Building a website that loads quickly is a critical step nowadays in order to create a successful website. To ensure your Episerver site has a blisteringly fast load speed, it’s a good idea to run a few speed tests against it. There are many tools available on the market to test the loading speed of your Episerver website. One of those (and it’s FREE) is Yahoo’s Yslow.
What is Yslow?
Yslow is a tool that analyses your Episerver web pages and suggests ways that you can improve your pages’ responsiveness. The suggestions are based on Yahoo’s rules for high-performance websites. YSlow will create a report that will grade your page and rank how performant it is. Yslows report will also include:
- A summary of pages with a grade for each one
- An analysis of your page, with suggestions on how to fix the problems
For each issue you fix, your site will get ranked as more performant.

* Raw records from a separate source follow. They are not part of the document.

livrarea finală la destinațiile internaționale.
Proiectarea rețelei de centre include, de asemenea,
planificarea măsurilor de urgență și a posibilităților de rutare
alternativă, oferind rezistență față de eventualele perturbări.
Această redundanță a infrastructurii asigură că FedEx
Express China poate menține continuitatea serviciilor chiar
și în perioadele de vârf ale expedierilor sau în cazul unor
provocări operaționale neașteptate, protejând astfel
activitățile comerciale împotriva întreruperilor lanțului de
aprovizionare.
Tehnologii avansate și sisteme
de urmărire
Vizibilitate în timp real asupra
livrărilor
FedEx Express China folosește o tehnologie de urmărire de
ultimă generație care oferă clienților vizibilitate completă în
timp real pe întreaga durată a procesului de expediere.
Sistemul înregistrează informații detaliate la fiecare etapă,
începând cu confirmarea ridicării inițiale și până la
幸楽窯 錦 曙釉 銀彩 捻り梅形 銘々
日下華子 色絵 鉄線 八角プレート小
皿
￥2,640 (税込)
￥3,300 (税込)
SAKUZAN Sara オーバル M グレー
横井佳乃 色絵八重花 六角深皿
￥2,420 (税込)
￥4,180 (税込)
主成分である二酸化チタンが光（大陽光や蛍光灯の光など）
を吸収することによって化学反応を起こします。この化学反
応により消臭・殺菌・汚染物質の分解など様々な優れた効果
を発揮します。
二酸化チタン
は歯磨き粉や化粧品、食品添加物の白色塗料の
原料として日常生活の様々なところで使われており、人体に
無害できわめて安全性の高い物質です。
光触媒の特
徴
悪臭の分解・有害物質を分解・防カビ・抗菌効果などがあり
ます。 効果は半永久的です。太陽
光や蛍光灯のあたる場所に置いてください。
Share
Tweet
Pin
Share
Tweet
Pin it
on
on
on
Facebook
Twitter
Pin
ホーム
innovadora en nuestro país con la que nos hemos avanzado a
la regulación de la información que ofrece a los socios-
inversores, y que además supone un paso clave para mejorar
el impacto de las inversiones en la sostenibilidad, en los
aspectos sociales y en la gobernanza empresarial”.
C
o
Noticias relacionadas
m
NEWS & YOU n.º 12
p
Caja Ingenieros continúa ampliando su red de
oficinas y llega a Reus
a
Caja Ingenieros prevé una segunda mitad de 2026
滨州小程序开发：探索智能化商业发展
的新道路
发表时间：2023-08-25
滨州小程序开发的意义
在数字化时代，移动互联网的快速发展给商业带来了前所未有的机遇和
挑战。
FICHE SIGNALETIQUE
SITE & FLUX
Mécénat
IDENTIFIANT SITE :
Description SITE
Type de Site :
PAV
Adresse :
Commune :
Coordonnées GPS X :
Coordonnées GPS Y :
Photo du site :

You down user YSlow in a number of ways, I tend to use the Chrome extension, download link here, but there are also other options.
An example site
Running Yslow is extremely simple: in chrome click your YSLow button and the ‘Run Test’ button:
Make Sure You Use IIS and not Cassini
When you are doing your testing, make sure you are running the site via IIS and Casinni. Cassini is much slower than IIS, and it doesn’t support all features like Gzip compression, etc.
Setting Up Your Web.Config
Add Expires Headers
The first time someone visits your website, they need to download everything from the server. By default, each time someone visits your site, they will keep downloading everything on each request. One thing you can do to reduce those requests is to make the components cacheable by adding expire headers.
<staticContent> <clientCache cacheControlMode="UseMaxAge" cacheControlMaxAge="365.00:00:00"/> <!-- Image types --> <remove fileExtension=".jpg"/> <mimeMap fileExtension=".jpg" mimeType="image/jpeg"/> <remove fileExtension=".png"/> <mimeMap fileExtension=".png" mimeType="image/png"/>
You can also add expire headers in Episerver like so:
<configuration> <configSections> ... <section name="staticFile" type="EPiServer.Framework.Configuration.StaticFileSection" /> </configSections> <staticFile expirationTime="365.0:0:0"/>
Make fewer HTTP requests
I’ve already talked about minifying your files, but you can also go one step further… combine your files. Instead of call 2 or 3 CSS files, you use a CSS build tool to combine them into a single file. so your web page only makes 1 HHTP request, instead of 3.
SASS is pretty much a standard on most projects I work on now. Using the @import Attribute you can combine multiple files into a single CSS file. As SASS uses a Ruby complier, it allows the front-end developers to break up our style-sheets to prove the nice separation and then we compile it into a single file when we compile it at the end. I’ve seen style-sheets broken up by things like pages, grids, mixins, responsive breakpoints style-sheets.
Today I’ve introduced YSlow and how you can use it to find out how responsive your web site is. Performance and optimization is a very specialised process and there’s hardly ever a one shop fit for all websites. In this guide, I’ve covered some of the basics that will help you improve your site’s score.